Originally posted at CommonWealth Magazine January 23, 2015. BOSTON MAYOR MARTY WALSH and representatives of Boston 2024 have made claims about levels of public support for the idea of a Boston Olympics that are not supported by the numbers. Here are a few:

  • Boston 2024 President Dan O’Connell said on WGBH’s Greater Boston, “I’ve sensed […] overwhelming support for pursuing this effort.” O’Connell repeated the claim at the first public presentation of the bid. “We see a strong majority of support for these Games, and we think it will grow as the community process moves forward.”
  • A presentation made to high-dollar donors and reported by the Boston Globe claims, “Boston 2024 has strong, and rapidly growing, public support. Polls show more than the majority of the public want the Games to come –including three out of four Bostonians of color.”
  • “I’d be willing to bet if you took a poll today, the majority of Bostonians are excited about this bid,” Mayor Walsh said at a press conference after Boston had been announced as the US Olympic Committee’s choice, in response to a question about holding a public referendum on the matter.
  • “I’ve seen polling numbers where a majority of Bostonians are in favor of the Olympics, they’re excited about the possibility of the Olympics,” Mayor Walsh told WGBH’s Scrum podcast in December.
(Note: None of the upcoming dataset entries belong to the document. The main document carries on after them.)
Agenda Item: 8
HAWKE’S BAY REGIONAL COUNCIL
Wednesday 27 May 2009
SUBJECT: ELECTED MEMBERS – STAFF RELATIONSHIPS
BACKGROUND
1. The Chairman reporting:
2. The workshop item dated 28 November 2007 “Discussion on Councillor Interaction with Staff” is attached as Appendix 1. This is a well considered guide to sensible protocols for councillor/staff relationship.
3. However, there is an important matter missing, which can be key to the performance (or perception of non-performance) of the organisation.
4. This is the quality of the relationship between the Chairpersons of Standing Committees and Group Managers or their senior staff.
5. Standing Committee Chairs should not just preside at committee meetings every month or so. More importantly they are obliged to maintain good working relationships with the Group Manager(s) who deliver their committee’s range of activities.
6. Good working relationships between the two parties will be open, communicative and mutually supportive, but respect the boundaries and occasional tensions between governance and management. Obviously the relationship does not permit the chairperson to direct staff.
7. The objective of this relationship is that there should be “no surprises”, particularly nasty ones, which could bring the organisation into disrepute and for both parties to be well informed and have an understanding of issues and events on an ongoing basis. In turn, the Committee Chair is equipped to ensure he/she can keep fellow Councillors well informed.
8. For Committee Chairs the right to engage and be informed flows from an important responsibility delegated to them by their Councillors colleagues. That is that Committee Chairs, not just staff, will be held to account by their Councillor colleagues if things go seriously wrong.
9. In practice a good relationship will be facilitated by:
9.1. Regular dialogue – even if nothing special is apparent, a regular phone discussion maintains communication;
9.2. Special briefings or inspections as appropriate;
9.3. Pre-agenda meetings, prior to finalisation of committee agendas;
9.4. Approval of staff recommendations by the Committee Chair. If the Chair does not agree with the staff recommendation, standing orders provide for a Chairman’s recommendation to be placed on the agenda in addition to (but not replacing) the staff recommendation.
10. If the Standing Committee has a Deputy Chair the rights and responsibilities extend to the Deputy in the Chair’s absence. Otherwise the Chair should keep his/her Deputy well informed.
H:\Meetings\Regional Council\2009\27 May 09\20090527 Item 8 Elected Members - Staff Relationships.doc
None of the public polls, including one done by the MassINC Polling Group for WBUR, have found support levels that fit these descriptions. The four public polls conducted over the last 8 months have found support ranging from 47 percent to 55 percent statewide, and between 50 and 54 percent in the city of Boston. None of these can be reasonably characterized as overwhelming support. Even Boston2024’s own statewide polling, released as a part of the bid documents made public this week, showed 48 percent support statewide. The support figures from their Boston poll have not been released. The poll we conducted for WBUR also looked specifically at the claim that a majority of Bostonians are excited about the bid, and found the number at 48 percent.
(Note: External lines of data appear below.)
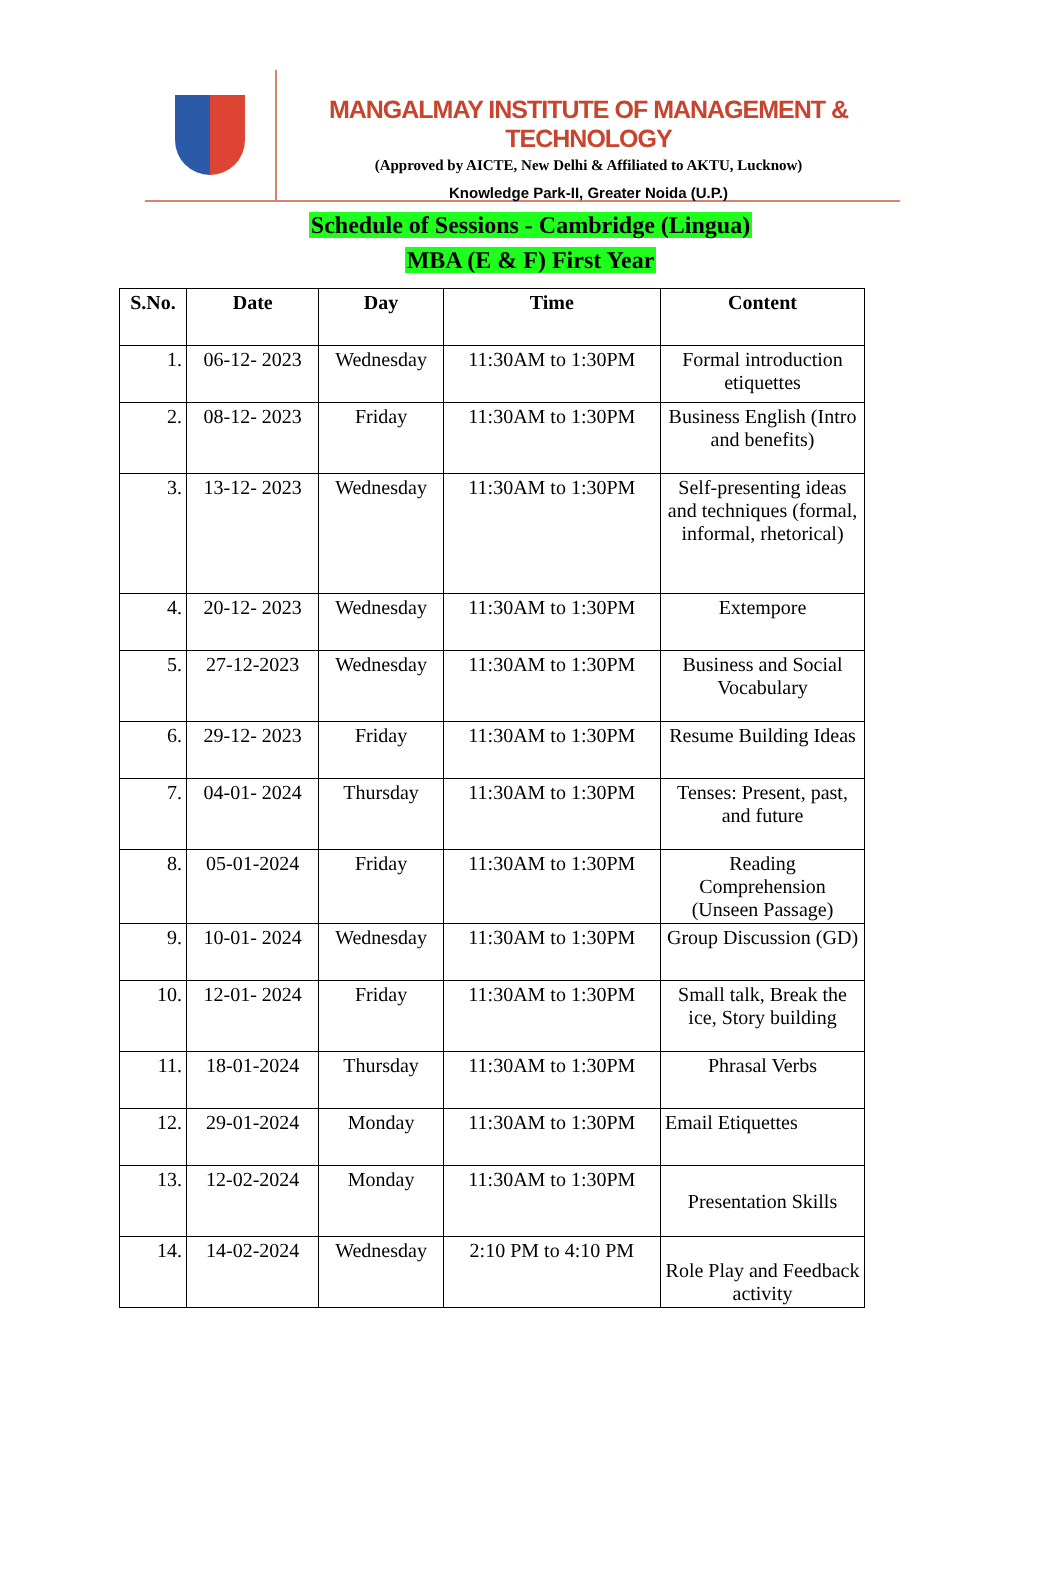MANGALMAY INSTITUTE OF MANAGEMENT & TECHNOLOGY
(Approved by AICTE, New Delhi & Affiliated to AKTU, Lucknow)
Knowledge Park-II, Greater Noida (U.P.)
Schedule of Sessions - Cambridge (Lingua)
MBA (E & F) First Year
| S.No. | Date | Day | Time | Content |
| --- | --- | --- | --- | --- |
| 1. | 06-12- 2023 | Wednesday | 11:30AM to 1:30PM | Formal introduction etiquettes |
| 2. | 08-12- 2023 | Friday | 11:30AM to 1:30PM | Business English (Intro and benefits) |
| 3. | 13-12- 2023 | Wednesday | 11:30AM to 1:30PM | Self-presenting ideas and techniques (formal, informal, rhetorical) |
| 4. | 20-12- 2023 | Wednesday | 11:30AM to 1:30PM | Extempore |
| 5. | 27-12-2023 | Wednesday | 11:30AM to 1:30PM | Business and Social Vocabulary |
| 6. | 29-12- 2023 | Friday | 11:30AM to 1:30PM | Resume Building Ideas |
| 7. | 04-01- 2024 | Thursday | 11:30AM to 1:30PM | Tenses: Present, past, and future |
| 8. | 05-01-2024 | Friday | 11:30AM to 1:30PM | Reading Comprehension (Unseen Passage) |
| 9. | 10-01- 2024 | Wednesday | 11:30AM to 1:30PM | Group Discussion (GD) |
| 10. | 12-01- 2024 | Friday | 11:30AM to 1:30PM | Small talk, Break the ice, Story building |
| 11. | 18-01-2024 | Thursday | 11:30AM to 1:30PM | Phrasal Verbs |
| 12. | 29-01-2024 | Monday | 11:30AM to 1:30PM | Email Etiquettes |
| 13. | 12-02-2024 | Monday | 11:30AM to 1:30PM | Presentation Skills |
| 14. | 14-02-2024 | Wednesday | 2:10 PM to 4:10 PM | Role Play and Feedback activity |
The one instance where polls do show high support levels is at the end of the Boston2024 poll, at which point 66 percent say they support the proposal. If current support were at two-thirds, this would indeed match the descriptions outlined above. But this support level is found after a series of questions describing both positive and negative aspects of the Olympics proposal. This is a standard method in a poll trying to understandpotential support for a proposal about which respondents have limited initial understanding, or where a campaign might be run with both positive and negative messages about an idea. The idea is to try to approximate the public discourse about something and see how it moves opinion. In this case, this process moves support, which should be encouraging to proponents. But it is potential support, and cannot be used as an approximation for current support.
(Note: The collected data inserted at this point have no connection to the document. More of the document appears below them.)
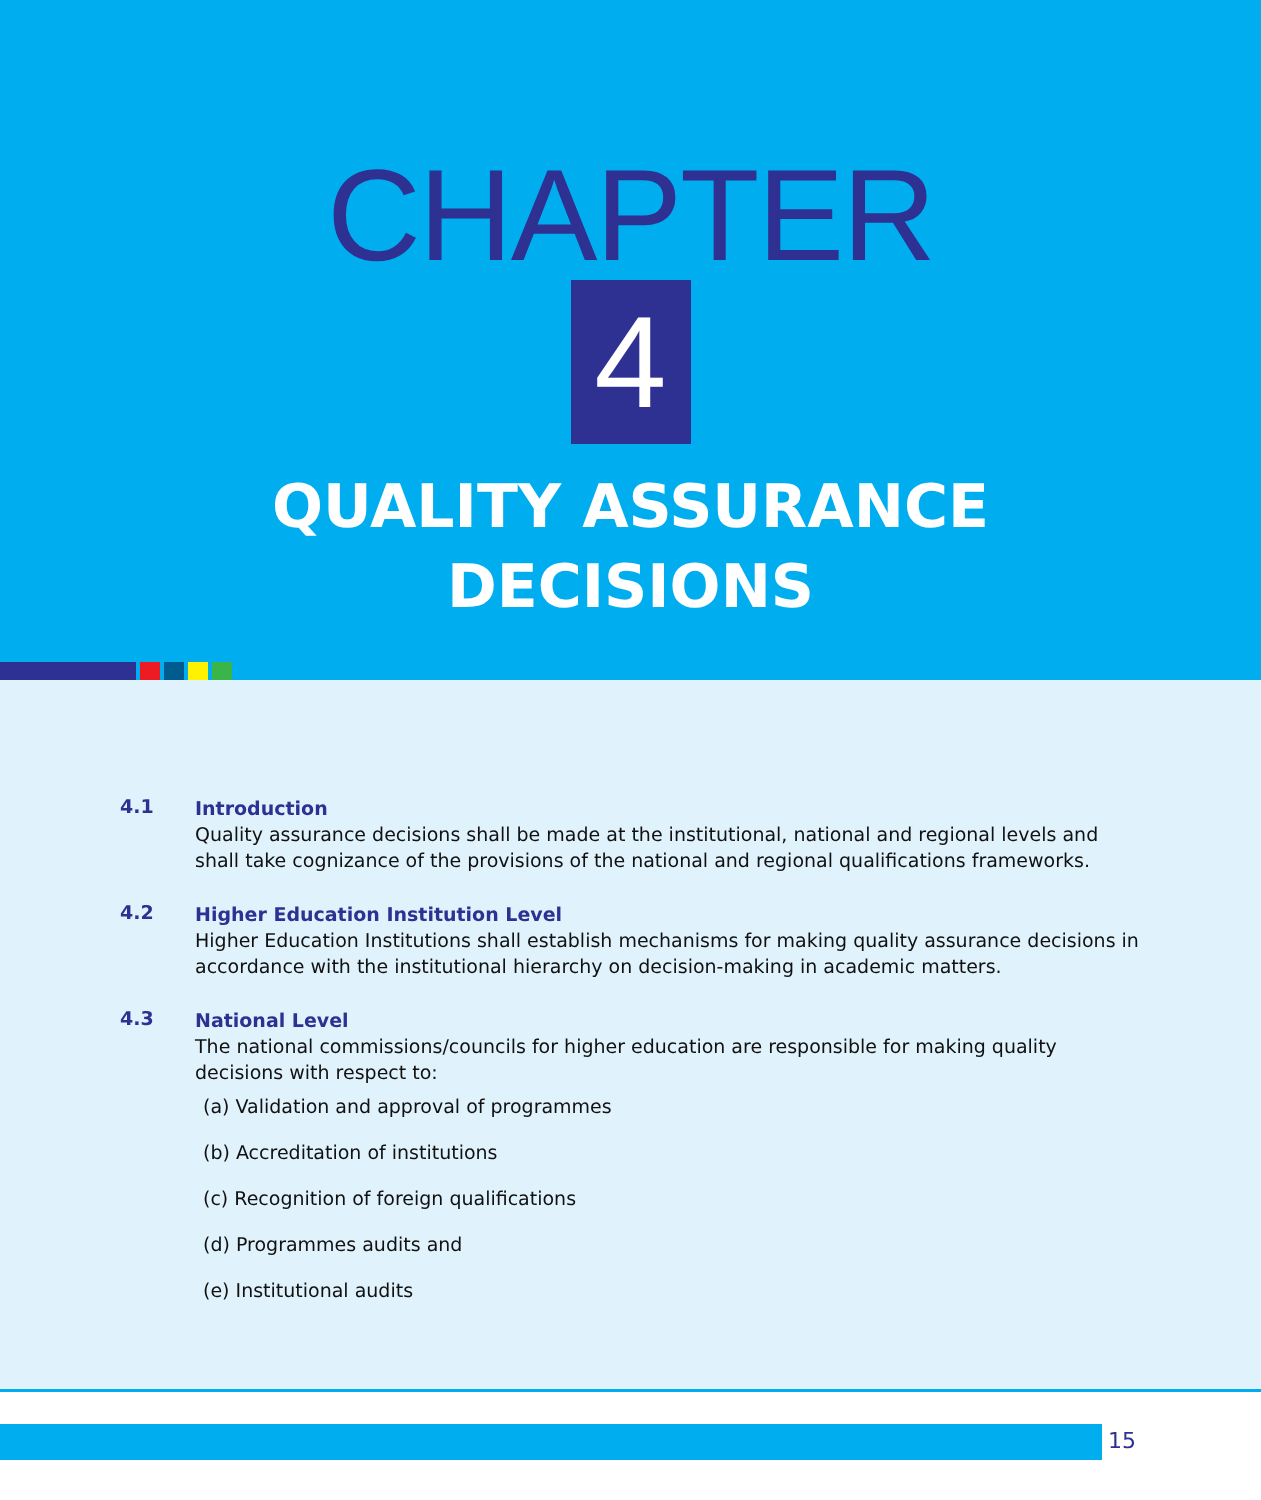CHAPTER
4
QUALITY ASSURANCE
DECISIONS
4.1
Introduction
Quality assurance decisions shall be made at the institutional, national and regional levels and shall take cognizance of the provisions of the national and regional qualifications frameworks.
4.2
Higher Education Institution Level
Higher Education Institutions shall establish mechanisms for making quality assurance decisions in accordance with the institutional hierarchy on decision-making in academic matters.
4.3
National Level
The national commissions/councils for higher education are responsible for making quality decisions with respect to:
(a) Validation and approval of programmes
(b) Accreditation of institutions
(c) Recognition of foreign qualifications
(d) Programmes audits and
(e) Institutional audits
15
It is also not comparable to the strong support shown in cities as they were competing for past Olympics, where support often hit levels of 70 to 90 percent. Boston’s comparable number to these high levels of support is somewhere between 48 and 55 percent. Boston may reach a similarly high level of support to these other cities at some point, but to claim that support is already a strong majority is clearly misleading.

And if we are to rely on current support levels from any poll on this issue, public or private, we are around half who are in favor of the proposal. It may be slightly less, may be slightly more. But support is not strong, a strong majority, or rapidly growing, and the majority of Bostonians are not excited by the idea as of now.

Steve Koczela is president and Rich Parr is the research director of the MassINC Polling Group, a subsidiary of MassINC, which publishes CommonWealth.